# Work order
Scan the records below. List lines holding "linejoin".

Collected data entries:
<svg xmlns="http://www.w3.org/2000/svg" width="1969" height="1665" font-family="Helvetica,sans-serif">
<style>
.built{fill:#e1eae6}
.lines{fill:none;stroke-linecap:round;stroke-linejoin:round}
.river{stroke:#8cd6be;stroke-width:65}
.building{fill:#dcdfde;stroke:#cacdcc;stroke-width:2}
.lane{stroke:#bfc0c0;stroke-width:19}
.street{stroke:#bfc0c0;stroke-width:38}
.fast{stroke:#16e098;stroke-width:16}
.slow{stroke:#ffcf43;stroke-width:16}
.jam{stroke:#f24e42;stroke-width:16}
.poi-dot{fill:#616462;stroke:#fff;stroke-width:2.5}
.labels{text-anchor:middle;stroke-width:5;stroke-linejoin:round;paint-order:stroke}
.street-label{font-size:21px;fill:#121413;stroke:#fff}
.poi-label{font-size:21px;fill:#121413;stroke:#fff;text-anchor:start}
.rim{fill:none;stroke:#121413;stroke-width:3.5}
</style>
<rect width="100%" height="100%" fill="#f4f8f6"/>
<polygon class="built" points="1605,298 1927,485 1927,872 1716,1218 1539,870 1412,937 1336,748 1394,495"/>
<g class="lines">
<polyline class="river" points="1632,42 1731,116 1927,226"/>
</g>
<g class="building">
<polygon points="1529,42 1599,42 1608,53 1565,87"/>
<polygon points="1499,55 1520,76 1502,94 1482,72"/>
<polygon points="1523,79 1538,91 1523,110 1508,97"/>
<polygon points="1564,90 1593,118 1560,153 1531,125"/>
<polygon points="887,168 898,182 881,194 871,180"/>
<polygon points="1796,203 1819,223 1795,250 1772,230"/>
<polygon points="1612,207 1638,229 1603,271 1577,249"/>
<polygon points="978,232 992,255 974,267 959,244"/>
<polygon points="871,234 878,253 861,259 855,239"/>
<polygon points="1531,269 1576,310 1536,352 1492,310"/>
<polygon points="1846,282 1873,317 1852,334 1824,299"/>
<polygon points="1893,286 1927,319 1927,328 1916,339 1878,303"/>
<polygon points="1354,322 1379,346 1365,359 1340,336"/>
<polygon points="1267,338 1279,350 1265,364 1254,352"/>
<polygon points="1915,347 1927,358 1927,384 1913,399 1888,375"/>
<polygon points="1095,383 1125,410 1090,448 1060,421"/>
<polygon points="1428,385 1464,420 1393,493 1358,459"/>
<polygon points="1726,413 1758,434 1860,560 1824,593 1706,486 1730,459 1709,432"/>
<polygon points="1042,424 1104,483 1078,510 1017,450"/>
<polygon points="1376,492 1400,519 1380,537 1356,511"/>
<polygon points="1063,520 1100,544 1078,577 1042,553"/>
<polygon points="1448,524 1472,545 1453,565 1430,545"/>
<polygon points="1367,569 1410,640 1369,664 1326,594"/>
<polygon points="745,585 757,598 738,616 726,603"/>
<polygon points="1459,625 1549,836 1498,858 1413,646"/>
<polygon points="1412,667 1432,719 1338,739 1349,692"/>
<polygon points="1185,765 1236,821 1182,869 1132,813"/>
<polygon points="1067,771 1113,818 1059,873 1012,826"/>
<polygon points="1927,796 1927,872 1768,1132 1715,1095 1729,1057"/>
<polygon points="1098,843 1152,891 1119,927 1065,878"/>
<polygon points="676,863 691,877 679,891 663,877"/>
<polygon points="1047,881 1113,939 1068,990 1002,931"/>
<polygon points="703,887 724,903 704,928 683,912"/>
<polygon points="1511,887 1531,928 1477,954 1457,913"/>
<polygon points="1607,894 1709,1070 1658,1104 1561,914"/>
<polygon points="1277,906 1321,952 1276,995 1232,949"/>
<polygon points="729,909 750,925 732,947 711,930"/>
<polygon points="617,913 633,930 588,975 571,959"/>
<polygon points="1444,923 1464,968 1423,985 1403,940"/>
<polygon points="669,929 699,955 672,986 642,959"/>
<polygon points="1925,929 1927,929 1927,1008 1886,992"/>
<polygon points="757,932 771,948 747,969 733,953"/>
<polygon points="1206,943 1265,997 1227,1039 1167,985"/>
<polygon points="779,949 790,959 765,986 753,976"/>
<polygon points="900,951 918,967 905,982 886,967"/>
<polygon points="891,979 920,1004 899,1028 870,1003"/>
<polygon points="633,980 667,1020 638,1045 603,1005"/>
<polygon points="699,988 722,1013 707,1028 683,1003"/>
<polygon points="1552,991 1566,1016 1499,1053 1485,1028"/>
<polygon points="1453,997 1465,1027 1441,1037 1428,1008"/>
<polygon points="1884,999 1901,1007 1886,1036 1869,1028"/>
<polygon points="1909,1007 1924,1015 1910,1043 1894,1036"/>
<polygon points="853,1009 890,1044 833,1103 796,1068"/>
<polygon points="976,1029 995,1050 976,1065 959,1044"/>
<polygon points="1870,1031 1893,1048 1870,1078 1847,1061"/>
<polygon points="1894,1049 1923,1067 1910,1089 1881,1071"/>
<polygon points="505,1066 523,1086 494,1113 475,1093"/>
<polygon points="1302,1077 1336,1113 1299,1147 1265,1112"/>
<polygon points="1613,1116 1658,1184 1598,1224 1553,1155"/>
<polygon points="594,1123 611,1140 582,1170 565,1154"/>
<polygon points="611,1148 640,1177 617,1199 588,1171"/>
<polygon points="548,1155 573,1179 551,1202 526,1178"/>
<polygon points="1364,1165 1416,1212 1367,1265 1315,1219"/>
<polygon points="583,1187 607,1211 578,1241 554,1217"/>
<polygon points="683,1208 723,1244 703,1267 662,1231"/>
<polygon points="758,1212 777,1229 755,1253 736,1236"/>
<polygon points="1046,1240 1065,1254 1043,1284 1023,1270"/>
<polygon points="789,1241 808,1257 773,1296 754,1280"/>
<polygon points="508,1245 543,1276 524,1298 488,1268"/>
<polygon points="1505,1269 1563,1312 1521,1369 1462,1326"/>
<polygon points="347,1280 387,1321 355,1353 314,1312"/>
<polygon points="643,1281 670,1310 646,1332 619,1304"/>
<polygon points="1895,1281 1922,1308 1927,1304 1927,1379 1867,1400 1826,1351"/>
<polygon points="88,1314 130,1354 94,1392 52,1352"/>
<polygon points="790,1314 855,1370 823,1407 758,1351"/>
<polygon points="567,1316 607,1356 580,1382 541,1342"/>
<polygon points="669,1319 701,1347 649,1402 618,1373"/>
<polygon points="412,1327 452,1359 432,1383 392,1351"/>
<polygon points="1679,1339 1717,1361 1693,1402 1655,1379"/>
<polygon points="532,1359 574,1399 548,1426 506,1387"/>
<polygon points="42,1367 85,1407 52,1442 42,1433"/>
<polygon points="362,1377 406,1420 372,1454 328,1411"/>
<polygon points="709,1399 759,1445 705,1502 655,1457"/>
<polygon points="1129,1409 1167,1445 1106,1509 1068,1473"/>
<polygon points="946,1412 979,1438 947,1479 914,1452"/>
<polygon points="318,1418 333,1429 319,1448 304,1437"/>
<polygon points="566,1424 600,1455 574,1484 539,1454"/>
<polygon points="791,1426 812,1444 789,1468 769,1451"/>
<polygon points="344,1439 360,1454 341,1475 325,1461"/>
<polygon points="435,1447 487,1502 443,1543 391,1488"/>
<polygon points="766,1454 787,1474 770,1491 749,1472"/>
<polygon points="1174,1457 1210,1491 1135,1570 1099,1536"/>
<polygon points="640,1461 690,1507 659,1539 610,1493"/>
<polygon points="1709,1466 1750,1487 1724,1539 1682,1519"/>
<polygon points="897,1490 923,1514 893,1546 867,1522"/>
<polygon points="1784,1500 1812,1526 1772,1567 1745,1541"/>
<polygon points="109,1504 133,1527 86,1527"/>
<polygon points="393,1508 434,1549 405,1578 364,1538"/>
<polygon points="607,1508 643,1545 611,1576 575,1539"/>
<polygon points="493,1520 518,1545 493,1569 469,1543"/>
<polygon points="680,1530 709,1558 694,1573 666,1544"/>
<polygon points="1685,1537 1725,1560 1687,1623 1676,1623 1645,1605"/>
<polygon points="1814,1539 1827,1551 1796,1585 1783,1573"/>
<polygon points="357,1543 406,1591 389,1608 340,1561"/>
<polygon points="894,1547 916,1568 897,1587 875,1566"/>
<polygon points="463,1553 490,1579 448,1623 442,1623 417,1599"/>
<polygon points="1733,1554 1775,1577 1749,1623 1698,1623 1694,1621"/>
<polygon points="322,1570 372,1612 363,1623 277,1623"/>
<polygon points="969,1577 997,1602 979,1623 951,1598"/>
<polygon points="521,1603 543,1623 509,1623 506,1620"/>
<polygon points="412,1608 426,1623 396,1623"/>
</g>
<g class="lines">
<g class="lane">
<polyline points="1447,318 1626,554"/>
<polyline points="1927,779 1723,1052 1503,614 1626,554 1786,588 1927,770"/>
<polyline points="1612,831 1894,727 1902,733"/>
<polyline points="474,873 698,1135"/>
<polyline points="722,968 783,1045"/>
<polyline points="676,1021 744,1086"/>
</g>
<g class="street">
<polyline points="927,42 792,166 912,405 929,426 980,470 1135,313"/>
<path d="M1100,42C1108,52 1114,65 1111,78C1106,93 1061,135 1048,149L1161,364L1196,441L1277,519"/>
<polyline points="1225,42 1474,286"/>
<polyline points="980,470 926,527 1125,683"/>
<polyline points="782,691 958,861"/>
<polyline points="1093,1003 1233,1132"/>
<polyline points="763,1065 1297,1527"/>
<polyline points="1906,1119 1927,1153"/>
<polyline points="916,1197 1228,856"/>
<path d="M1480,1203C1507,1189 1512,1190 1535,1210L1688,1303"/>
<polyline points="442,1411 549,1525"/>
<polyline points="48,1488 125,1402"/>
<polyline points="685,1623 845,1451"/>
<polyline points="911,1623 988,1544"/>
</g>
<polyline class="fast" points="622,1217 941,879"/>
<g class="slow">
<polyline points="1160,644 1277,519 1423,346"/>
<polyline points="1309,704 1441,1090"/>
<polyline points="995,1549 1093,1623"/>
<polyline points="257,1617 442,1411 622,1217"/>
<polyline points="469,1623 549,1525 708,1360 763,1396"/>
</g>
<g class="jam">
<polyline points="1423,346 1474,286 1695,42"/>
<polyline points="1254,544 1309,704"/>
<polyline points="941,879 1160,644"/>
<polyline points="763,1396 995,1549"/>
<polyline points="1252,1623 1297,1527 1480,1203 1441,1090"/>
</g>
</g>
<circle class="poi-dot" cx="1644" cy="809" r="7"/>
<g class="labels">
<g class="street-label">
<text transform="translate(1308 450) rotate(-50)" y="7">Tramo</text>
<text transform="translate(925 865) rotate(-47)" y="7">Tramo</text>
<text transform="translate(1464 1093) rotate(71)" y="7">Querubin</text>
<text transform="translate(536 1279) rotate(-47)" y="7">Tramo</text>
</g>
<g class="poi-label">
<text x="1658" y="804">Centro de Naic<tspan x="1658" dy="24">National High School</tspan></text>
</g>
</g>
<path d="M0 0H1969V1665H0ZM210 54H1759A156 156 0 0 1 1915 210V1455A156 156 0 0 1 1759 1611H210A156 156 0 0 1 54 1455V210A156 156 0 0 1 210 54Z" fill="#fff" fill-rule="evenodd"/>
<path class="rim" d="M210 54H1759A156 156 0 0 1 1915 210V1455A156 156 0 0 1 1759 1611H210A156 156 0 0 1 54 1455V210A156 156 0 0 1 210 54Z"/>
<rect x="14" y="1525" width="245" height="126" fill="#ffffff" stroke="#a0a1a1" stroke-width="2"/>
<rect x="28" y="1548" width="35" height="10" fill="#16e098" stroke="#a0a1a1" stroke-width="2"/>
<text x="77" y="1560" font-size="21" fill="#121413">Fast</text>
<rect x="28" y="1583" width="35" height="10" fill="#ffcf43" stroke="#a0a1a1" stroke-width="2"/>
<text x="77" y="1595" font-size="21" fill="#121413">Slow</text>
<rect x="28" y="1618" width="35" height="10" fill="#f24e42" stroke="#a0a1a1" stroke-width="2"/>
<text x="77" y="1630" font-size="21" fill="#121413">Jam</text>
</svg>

# Task answer
.lines{fill:none;stroke-linecap:round;stroke-linejoin:round}
.labels{text-anchor:middle;stroke-width:5;stroke-linejoin:round;paint-order:stroke}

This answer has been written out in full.